Tuesday, September 27, 2011

Belated reporting of last checkup

Where has the time gone?  Children are back in school, my band (a time-consuming project) has been rehearsing for a brief European tour of sorts, and my job remains a demanding one.  Life is busy!

I had a good checkup in Arkansas.  I remain in complete remission.  But it wasn't a perfect one.

First, there was a brief scare when my bone marrow biopsy came back with 13% plasma cells in the aspirate, 10% in the core.  Recall, gentle readers, that the core marrow is more important since that is where new cells are being generated.

At any rate, such a level of plasma cells was deemed "abnormal plasmacytosis" on my chart, with several studies still ongoing.  The core was negative for myeloma, so that much was good...but I didn't like the number of plasma cells.

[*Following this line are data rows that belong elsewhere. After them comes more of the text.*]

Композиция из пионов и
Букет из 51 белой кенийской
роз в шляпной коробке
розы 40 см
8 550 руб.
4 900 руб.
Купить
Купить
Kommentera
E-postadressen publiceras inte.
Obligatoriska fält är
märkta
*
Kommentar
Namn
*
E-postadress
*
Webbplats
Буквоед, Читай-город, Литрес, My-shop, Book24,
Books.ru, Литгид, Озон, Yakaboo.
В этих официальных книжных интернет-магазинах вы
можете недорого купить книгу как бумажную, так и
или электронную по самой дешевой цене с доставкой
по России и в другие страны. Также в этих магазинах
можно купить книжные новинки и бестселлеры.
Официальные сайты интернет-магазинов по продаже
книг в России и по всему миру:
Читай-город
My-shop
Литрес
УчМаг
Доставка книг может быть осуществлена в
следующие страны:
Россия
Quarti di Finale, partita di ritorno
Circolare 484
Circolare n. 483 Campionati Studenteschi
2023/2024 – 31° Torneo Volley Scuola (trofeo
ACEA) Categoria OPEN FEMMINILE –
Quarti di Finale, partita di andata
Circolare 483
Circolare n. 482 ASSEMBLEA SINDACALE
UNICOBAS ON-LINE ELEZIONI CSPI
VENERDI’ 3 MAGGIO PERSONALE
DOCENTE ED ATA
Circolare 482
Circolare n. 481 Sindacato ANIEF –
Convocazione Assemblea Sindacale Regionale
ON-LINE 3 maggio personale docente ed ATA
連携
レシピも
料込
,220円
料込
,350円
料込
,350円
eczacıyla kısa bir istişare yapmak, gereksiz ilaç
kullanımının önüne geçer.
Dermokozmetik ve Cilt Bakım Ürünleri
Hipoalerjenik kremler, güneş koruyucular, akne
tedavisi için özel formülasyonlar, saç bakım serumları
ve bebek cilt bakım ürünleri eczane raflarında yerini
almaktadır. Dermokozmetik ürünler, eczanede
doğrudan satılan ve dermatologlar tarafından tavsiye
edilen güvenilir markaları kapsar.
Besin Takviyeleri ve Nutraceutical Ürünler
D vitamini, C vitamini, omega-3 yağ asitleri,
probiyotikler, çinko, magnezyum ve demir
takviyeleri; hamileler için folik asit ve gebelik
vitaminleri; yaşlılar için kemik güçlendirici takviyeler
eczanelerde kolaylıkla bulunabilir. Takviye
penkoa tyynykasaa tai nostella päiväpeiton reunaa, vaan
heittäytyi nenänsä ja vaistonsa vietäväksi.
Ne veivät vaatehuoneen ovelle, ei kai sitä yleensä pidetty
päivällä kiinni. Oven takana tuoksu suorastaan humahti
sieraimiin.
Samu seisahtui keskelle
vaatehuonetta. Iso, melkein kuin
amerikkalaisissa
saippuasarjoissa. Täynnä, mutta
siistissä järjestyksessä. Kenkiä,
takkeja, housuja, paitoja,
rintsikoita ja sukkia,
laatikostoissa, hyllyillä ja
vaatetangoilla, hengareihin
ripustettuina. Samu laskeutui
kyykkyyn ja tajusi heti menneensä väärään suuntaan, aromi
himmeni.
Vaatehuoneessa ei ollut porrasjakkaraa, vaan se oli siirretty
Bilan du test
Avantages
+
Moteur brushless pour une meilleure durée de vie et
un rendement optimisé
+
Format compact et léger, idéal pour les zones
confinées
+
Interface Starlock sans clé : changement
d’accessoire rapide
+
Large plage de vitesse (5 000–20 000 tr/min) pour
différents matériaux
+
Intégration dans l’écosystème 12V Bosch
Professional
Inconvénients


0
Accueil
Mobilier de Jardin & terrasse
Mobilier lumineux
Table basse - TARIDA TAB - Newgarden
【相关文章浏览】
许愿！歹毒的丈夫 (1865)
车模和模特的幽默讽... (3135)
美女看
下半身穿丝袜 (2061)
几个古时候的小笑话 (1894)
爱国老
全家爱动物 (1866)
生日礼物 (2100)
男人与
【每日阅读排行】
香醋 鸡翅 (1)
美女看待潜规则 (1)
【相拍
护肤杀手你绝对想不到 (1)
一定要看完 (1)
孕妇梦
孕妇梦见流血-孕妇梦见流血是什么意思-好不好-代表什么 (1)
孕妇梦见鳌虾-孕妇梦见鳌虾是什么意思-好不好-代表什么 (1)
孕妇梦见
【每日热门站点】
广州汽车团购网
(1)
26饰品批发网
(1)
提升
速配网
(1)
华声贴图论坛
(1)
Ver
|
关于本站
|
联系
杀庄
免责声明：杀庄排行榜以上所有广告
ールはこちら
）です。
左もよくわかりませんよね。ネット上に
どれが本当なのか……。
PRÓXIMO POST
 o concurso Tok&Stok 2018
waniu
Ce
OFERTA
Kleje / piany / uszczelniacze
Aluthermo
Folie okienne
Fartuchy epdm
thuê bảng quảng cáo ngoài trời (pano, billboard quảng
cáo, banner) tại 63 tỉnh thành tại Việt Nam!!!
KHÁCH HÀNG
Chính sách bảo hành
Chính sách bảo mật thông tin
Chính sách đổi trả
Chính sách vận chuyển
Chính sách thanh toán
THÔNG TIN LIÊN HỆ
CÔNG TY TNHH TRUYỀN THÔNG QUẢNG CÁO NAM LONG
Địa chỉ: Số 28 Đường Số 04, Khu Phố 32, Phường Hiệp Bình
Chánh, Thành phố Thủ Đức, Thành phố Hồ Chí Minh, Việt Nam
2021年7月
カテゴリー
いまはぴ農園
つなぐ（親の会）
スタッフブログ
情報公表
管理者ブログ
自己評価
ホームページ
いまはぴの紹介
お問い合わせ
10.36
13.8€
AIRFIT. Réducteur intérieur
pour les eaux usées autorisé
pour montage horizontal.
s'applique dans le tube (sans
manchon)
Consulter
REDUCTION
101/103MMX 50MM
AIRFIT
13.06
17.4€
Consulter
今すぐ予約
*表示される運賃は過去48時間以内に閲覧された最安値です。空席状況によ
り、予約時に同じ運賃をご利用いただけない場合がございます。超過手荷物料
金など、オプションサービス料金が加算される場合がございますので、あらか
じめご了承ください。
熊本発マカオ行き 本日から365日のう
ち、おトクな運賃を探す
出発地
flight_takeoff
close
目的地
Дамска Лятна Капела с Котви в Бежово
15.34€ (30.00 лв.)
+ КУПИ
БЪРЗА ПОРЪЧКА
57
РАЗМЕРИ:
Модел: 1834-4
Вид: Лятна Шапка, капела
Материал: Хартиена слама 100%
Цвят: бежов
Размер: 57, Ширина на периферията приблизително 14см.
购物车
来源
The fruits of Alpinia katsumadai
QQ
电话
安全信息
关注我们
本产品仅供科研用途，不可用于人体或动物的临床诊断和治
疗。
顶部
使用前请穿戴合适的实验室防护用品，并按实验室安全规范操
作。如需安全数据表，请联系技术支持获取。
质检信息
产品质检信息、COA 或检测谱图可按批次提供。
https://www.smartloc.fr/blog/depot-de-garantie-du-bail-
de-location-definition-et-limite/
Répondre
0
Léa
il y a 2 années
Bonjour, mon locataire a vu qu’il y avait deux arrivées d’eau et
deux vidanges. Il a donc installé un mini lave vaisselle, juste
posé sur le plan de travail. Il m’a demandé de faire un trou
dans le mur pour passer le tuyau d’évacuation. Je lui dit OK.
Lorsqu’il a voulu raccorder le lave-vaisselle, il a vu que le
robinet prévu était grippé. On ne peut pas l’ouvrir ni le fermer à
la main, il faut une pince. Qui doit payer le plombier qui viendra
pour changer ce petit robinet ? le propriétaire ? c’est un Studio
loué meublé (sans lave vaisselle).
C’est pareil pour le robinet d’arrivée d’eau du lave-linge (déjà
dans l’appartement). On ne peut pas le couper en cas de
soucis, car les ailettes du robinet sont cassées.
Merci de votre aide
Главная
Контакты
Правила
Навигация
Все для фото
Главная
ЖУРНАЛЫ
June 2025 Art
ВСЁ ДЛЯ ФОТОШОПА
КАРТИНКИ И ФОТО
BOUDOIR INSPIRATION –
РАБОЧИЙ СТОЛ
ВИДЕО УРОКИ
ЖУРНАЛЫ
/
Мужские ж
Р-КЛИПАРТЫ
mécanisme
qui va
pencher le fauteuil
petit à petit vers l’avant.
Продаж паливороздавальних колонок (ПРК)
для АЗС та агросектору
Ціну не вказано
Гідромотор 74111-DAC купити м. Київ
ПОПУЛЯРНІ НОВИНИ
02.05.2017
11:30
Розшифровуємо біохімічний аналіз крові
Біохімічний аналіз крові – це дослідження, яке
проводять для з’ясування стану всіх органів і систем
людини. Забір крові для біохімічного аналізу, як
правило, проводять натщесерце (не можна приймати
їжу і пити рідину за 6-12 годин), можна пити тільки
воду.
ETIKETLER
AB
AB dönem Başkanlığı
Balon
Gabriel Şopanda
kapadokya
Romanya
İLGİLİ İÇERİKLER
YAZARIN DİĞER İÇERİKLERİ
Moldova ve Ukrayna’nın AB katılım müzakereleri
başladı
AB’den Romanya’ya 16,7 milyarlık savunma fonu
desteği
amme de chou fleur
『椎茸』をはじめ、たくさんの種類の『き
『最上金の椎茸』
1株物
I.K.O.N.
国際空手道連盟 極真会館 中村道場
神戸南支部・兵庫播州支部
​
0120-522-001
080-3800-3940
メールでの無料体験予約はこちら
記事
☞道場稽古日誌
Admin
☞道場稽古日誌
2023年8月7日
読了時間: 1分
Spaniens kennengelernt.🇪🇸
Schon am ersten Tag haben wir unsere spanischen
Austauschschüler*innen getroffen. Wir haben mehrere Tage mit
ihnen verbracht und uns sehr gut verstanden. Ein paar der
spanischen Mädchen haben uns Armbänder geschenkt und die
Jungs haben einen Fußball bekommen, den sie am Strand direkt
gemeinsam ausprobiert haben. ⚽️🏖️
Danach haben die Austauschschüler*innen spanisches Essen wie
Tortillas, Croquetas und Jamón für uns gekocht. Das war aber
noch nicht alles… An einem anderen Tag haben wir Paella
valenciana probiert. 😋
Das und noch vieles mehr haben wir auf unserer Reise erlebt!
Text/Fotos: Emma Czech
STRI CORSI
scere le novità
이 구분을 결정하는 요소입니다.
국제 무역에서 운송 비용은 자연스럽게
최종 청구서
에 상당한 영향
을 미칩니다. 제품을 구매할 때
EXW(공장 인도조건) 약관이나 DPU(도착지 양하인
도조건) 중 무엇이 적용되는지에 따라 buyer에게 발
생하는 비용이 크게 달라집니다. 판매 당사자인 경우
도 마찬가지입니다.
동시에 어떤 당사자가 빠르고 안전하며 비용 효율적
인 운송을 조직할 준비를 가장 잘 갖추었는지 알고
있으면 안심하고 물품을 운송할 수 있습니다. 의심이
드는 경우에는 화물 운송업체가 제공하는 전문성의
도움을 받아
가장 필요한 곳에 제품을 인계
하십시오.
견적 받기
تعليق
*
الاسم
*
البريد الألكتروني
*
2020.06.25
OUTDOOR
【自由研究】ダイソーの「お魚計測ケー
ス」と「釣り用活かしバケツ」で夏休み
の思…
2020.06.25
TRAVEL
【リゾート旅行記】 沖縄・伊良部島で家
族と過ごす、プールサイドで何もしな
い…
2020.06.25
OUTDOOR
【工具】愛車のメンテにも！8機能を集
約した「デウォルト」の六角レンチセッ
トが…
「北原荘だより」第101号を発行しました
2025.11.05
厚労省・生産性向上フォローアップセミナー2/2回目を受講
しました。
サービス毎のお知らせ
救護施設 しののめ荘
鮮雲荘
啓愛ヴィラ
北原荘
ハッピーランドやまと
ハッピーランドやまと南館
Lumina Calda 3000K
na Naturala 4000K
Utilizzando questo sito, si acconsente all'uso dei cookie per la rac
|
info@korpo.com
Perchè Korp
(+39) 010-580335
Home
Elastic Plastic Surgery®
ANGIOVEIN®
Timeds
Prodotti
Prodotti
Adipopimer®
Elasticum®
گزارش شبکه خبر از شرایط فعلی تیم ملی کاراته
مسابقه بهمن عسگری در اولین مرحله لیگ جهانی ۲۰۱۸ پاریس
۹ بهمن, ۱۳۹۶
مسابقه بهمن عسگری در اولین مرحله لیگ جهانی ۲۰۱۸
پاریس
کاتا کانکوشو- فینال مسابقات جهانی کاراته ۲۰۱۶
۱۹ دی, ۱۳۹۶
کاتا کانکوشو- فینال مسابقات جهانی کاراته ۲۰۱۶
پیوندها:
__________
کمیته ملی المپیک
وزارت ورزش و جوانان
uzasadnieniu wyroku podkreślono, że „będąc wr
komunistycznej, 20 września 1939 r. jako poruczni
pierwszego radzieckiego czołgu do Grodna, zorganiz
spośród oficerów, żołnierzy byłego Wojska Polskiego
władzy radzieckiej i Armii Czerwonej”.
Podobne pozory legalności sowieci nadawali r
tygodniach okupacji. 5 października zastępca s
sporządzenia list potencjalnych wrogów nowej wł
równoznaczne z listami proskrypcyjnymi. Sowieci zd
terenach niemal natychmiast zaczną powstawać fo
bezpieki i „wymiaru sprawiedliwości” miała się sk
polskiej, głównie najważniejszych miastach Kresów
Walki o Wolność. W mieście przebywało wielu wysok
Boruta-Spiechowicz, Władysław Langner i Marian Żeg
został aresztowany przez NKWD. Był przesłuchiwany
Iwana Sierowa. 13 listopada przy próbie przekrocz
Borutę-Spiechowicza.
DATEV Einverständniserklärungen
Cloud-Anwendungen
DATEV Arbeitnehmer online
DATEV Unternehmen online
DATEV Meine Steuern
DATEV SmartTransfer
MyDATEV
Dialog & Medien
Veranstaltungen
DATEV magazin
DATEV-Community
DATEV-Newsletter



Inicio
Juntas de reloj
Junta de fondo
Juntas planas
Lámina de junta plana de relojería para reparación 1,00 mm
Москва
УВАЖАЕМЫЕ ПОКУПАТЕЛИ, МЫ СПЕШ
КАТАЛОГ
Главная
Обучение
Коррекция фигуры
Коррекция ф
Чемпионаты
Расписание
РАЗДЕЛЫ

I was pretty unnerved for about an hour until the physician's assistant CR came in and said it was likely high because I was recovering from a cold.  He had a cold himself, and suggested that his plasma cells were probably 30% right now.  Even as I exhaled, my mind went back to a conversation with Kathy Giusti from around my diagnosis where she had said that it's a bad idea to have a blood test, even, when you have a cold since immunoglobins all shoot up at that time.  Well, the blood was negative for Myeloma, and it all looked good.  But I think there was some residual reaction from my immune system, hence the plasma cells.  In any case, no big deal.

I was somewhat saddened, though, to look at the MRI and see that the last four little lesions in my spine are stable -- I was hoping they would fully resolve.  BB was somewhat perturbed by this same thing.  So he prescribed more Zometa.  I'll return in six months, and we'll see what things look like then.  In the meantime, I'll continue to get my cancer markers every two weeks from the lab out here.  I anticipate there'll be nothing of note.

Twelve more months of maintenance, hopefully, and then we'll see how to transition off drugs and what my immune system looks like.  Will I be on Acyclovir for the rest of my life?  Will I need to be reimmunized?  Can I expect my immune system to recover and behave normally?  Interesting and important questions for a Myeloma patient.

There's more to report but work calls...so I'll fill you in on the other stuff in the days ahead.